| MATERIAL SHOWN |
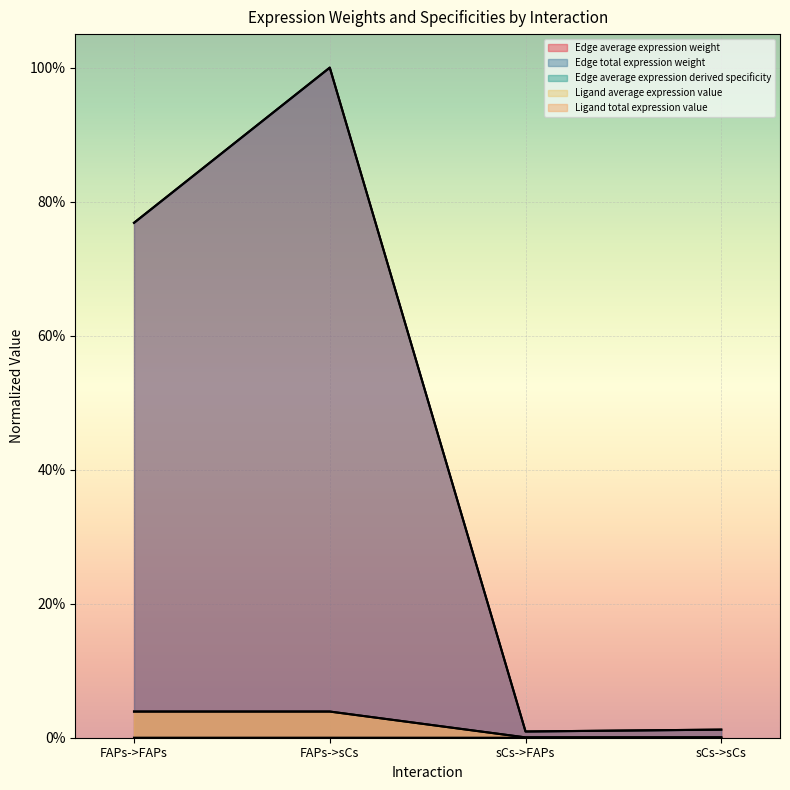

True or false: Edge average expression derived specificity and Ligand average expression value intersect in this chart.

False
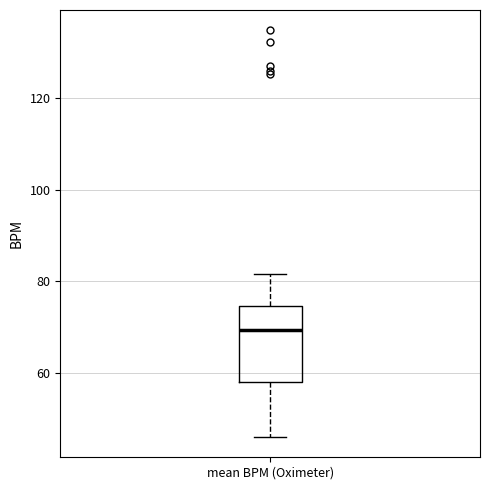

Transcribe this box plot: give where the median line is, the range the box spans, and where the two whiskers end, as read against the y-axis. The values are not printed on the chart, so give them approximately, as read against the axis.

median 70, box 58 to 74, whiskers 46 to 82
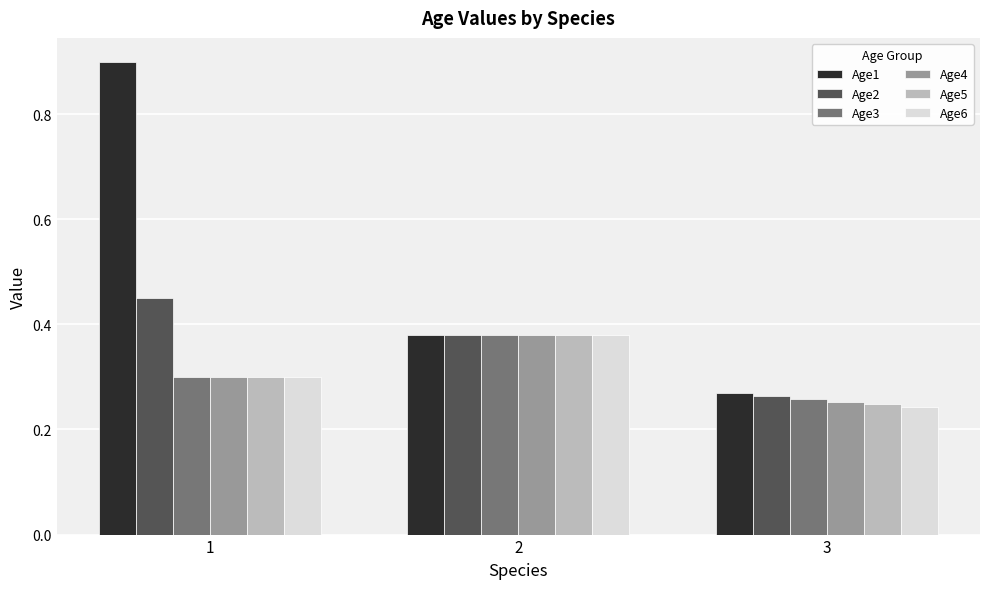

Where is Age3 nearest to the value 0?

3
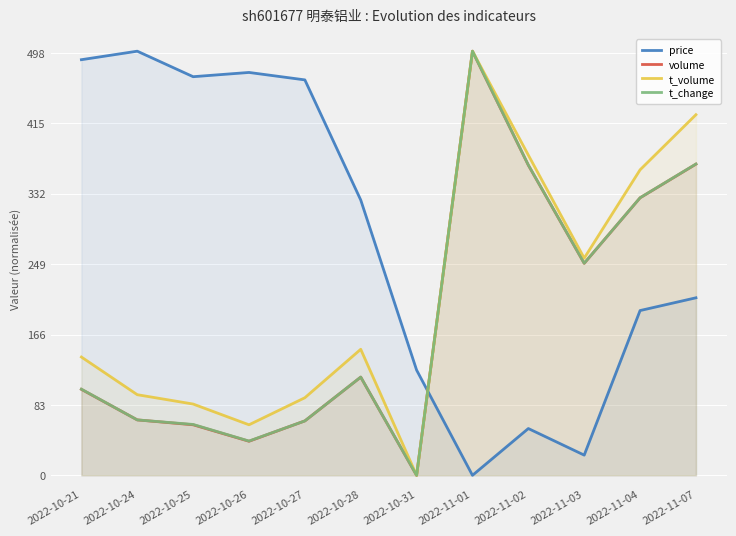

True or false: t_volume has a value of 609.1 at 2022-11-02.

False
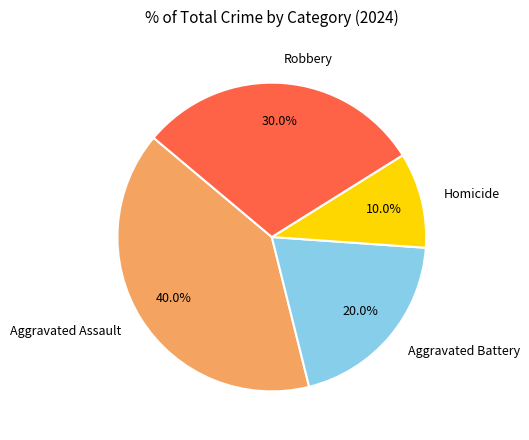

The Robbery slice represents 30% of the pie. True or false?

True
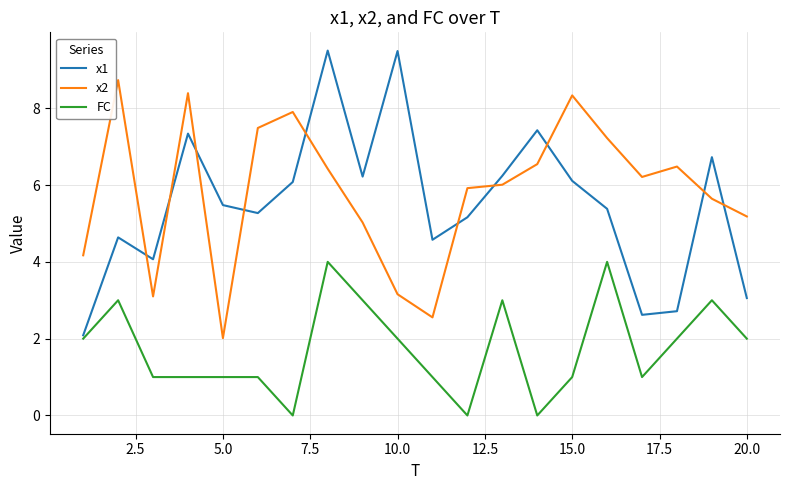

What is the maximum value for x1?

9.5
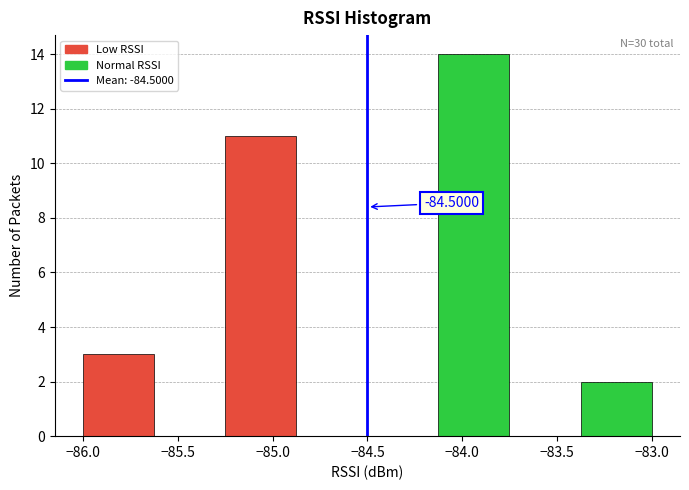

Which range on the x-axis has the tallest bar?

-84.125 to -83.750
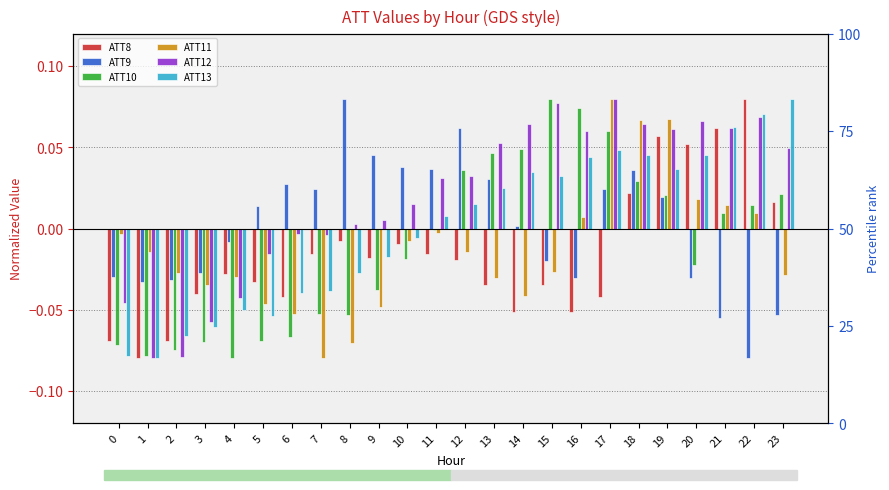

Between 2 and 7, which series saw the biggest shift?

ATT12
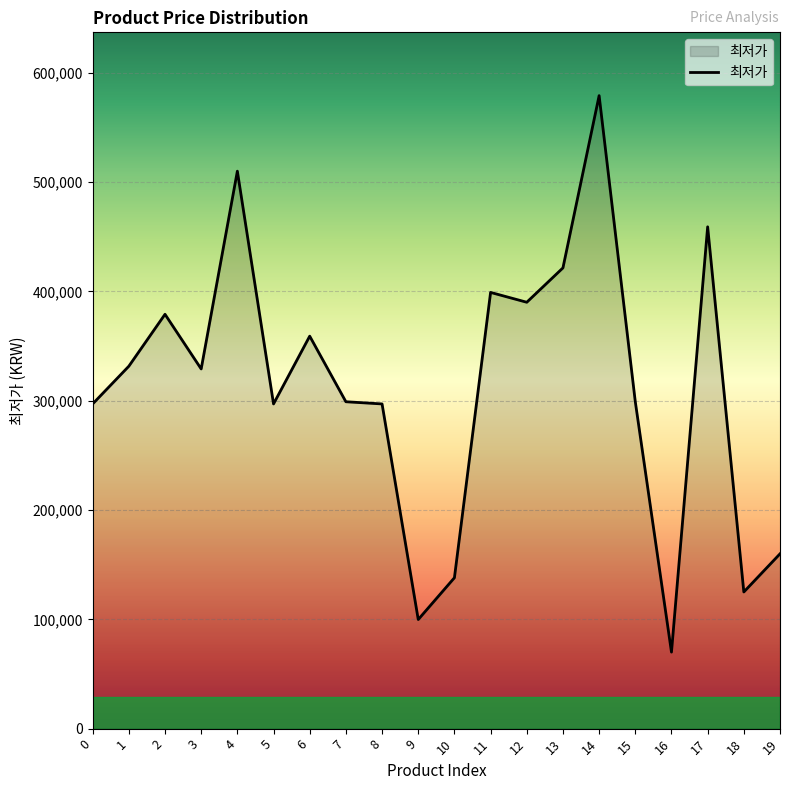

Read the value at 4.

509900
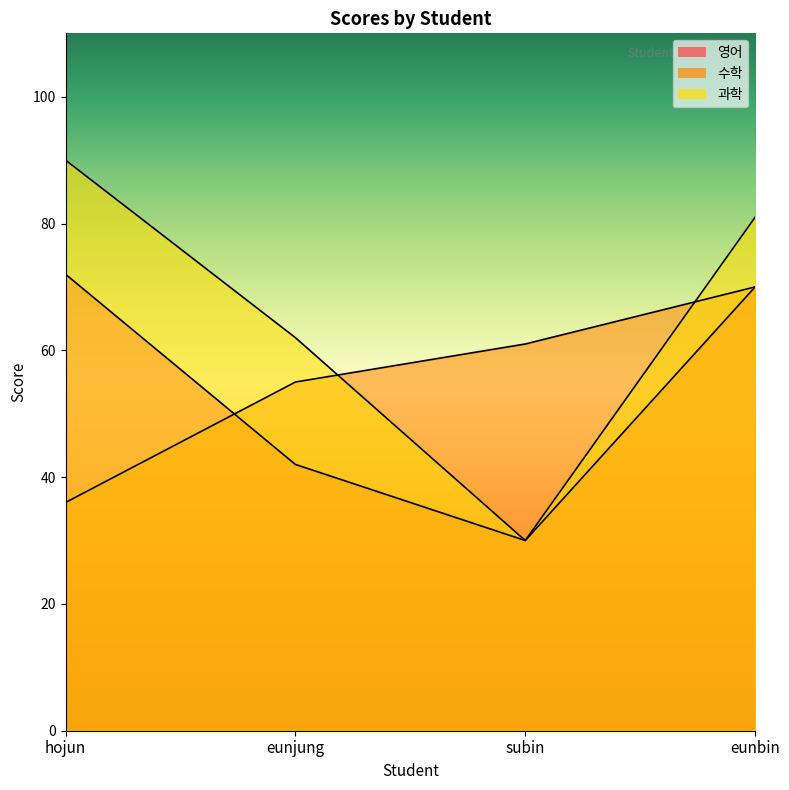

What is the lowest value of the 수학 series?

36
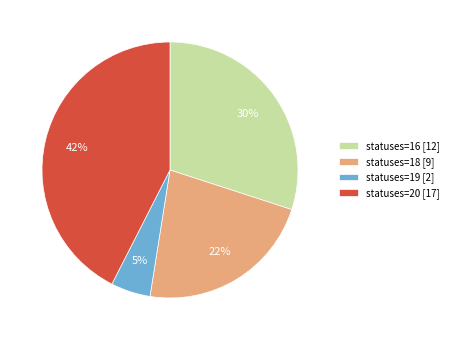

To the nearest percent, what is the difference between the largest and smallest slice percentages?

37%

| WHAT THE EXERCISE ASKS |
Copy the items word for word, starting at the line that contains "-84.125 to -83.750" and ending at the last line of the items. Leave the pictures out.

| TASK RESULT |
-84.125 to -83.750

Between 2 and 7, which series saw the biggest shift?

ATT12

Read the value at 4.

509900

What is the lowest value of the 수학 series?

36

To the nearest percent, what is the difference between the largest and smallest slice percentages?

37%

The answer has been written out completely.